Baby, It’s Cold Outside: Reducing Seasonal Energy Costs
When winter hits, we can’t help but think of that old song, “Baby, it’s cold outside.” For many of us, winter means high energy bills, but sitting in the dark or turning off the heat are not your only options. Here are some ways to improve your home’s energy efficiency and save money during the cold months:
Cold air can get in around the sides of windows, doors, and vents. If you hold a piece of tissue near the frames inside on a windy day and it flutters, you need to seal the window. Check out your local hardware store and pick up some weather-stripping. Talk to an employee or do research online about the right product.
Insulating your attic can increase your home’s energy efficiency significantly, and it’s usually fairly easy. Consult with a professional or do some research at the Zip-Code Insulation Program, created by the Department of Energy, at www.ornl.gov/~roofs/Zip/ZipHome.html.
Heating and Cooling Systems
Temperature systems account for about 56% of the energy in a typical U.S. home, so updating can save a lot. You can retrofit or replace your furnace or boiler, depending how long your system has to live and how much each option costs. New heating systems can achieve an efficiency of up to 97%.

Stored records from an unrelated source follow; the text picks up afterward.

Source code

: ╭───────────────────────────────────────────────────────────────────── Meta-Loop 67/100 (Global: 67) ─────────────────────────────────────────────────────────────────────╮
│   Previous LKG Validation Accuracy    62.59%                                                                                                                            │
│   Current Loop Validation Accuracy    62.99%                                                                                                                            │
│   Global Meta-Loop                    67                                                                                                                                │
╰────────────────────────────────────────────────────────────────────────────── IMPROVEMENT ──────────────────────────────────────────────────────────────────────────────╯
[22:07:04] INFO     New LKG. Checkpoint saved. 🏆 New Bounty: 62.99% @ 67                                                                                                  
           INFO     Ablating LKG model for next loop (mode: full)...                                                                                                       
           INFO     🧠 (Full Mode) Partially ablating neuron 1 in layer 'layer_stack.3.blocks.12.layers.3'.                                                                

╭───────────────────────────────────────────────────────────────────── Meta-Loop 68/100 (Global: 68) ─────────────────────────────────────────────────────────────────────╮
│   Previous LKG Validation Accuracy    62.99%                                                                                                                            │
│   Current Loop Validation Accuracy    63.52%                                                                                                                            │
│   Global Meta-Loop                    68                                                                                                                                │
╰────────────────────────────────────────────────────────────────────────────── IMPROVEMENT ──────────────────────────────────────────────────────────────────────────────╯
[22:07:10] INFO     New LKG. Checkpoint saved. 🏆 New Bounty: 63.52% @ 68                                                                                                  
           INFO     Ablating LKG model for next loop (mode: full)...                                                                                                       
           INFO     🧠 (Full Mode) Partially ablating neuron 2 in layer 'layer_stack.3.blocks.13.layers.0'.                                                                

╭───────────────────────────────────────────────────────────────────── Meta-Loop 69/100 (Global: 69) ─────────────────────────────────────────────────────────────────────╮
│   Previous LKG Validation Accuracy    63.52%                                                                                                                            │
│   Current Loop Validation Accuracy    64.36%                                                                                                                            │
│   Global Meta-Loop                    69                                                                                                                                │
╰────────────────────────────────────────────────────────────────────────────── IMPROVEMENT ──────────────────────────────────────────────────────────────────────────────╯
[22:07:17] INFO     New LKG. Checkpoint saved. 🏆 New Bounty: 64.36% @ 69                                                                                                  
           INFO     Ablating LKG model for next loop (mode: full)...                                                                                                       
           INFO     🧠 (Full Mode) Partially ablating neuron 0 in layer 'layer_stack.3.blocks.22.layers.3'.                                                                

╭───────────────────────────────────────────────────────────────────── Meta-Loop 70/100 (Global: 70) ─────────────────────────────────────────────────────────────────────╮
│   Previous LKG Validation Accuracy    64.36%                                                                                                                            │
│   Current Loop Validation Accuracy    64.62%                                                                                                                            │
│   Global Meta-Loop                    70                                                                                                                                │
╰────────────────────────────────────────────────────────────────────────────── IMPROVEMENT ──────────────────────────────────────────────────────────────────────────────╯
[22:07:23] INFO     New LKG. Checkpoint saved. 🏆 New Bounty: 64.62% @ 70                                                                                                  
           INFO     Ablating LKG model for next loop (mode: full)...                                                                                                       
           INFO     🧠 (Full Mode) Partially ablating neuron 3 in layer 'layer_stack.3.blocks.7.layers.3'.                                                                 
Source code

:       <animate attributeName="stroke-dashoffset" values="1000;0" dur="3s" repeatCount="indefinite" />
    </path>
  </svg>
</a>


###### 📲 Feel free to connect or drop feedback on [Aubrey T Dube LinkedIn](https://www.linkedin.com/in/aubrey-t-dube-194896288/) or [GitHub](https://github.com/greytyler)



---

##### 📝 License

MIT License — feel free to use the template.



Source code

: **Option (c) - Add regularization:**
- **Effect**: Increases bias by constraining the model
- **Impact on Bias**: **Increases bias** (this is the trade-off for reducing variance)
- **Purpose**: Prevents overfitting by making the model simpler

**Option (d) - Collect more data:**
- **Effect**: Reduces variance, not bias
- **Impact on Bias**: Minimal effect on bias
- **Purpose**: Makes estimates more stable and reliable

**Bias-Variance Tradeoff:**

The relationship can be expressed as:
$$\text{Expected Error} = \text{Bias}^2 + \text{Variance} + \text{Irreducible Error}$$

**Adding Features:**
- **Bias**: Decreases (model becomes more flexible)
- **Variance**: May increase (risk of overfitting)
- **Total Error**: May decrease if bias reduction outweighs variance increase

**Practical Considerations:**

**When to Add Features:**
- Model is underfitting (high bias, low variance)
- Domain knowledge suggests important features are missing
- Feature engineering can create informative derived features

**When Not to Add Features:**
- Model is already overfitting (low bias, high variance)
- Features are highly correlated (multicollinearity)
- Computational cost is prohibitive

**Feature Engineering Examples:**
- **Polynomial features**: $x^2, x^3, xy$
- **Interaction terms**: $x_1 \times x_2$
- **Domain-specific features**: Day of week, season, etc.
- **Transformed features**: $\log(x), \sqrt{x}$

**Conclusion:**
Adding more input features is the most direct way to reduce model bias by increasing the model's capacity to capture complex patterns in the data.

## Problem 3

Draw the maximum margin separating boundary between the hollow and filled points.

Appliances and Electronics
Appliances account for 20% of energy use in a typical U.S. home. Old ones can be energy hogs. To find energy-efficient products, look for the Energy Star label. For more information, check www.energystar.gov.
Insulating or increasing the insulation on your water heater tank and pipes can decrease heat loss and lower your energy bills for a fraction of the price of replacing your water heater. On the other hand, if your water heater is nearing the end of its life, it is probably a good idea to replace it.
Solar panels typically have high upfront costs, though they can provide clean, free energy for years to come. Use the Solar Calculator at www.findsolar.com to estimate the cost of installing panels and how long it will take for your investment to pay you back.
Many cities and states have programs to help pay for green renovations. Contact your state’s energy department to see what low-interest loans, rebates, or other benefits are available. You may also qualify for tax benefits; visit the IRS’s website at www.irs.gov.